The final pillar of Bauckham's thesis is that John the Elder wrote the 4th gospel. I have to say that by the time I got here I was fairly bored with the book, and even though I stuck it out to the end, I'd lost interest. Yes, the 4th gospel appears to be written from the point of view of an eyewitness to some of the events, but I have to say that I find the case for this being Lazarus at least as compelling as the case for this being John the Elder, a character otherwise unknown in Christian literature. The evidence presented appears fairly flimsy. Yes, it does make a plausible case, but the reasoning is far from compelling and the conclusions are far from probable.

Also, the fact that the 4th gospel story flatly contradicts the synoptics is never dealt with here. In the other three gospels Peter goes to the empty tomb. In the 4th gospel the other disciple is present. Surely if there were two witnesses to the empty tomb the other gospels might have mentioned it?

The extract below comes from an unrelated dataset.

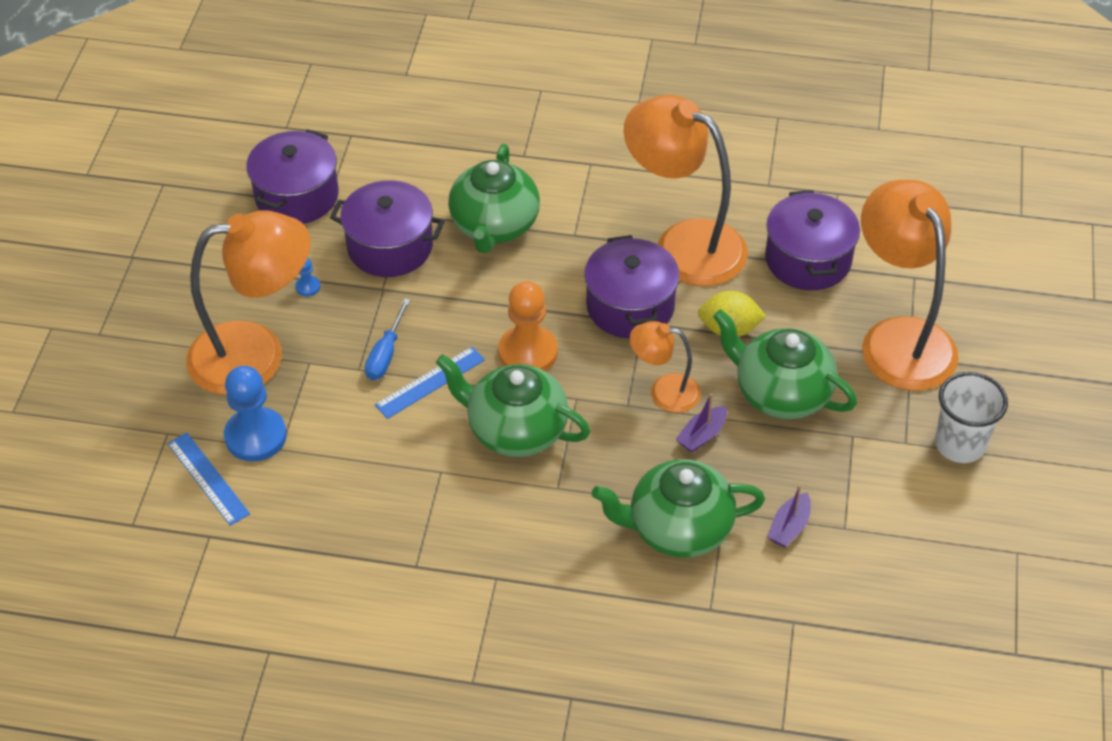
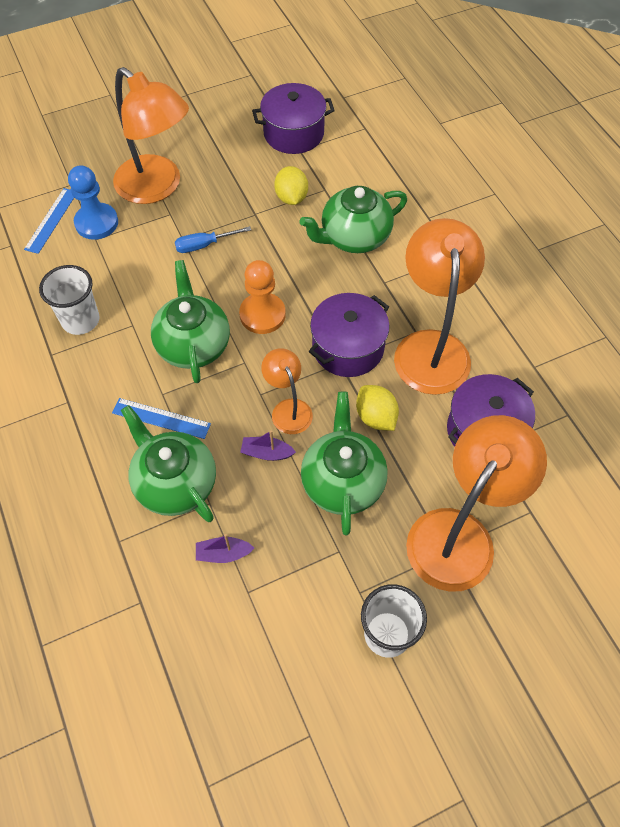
camera: 55 degrees right, 10 degrees up
blue pawn [295,258,320,296] -> none
purple pot [330,180,445,277] -> yellow lemon [274,166,308,205]
blue ruler [375,347,485,419] -> blue ruler moved to [112,398,211,439]
none -> white cup [39,265,100,335]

In conclusion, I don't think Bauckham's book succeeds. It's central thesis doesn't convince me. And I'm a Christian who actually wants the thesis to be true, but sadly the evidence points the other way. I'm actually happy to believe that Mark's gospel contains some reminiscences from some of the original disciples, possibly Peter. But Matthew's and Luke's gospels are not. They're basically padded out versions of Mark and, for that reason alone, cannot be written by eyewitnesses. They were written by non-eyewitnesses who had heard some stories that weren't in Mark, and other stories that actually contradicted Mark, and they both sought to improve on the original gospel. As for the 4th gospel, while it is written from the point of view of an alleged eyewitness, I'm fairly convinced that this aspect of the narrative is fictional and the writer was someone who hadn't even spoken to any eyewitnesses, let alone been one.

I'm afraid I can't recommend this book to anyone as it is not compelling, is quite dull in large chunks, and is - essentially - wrong.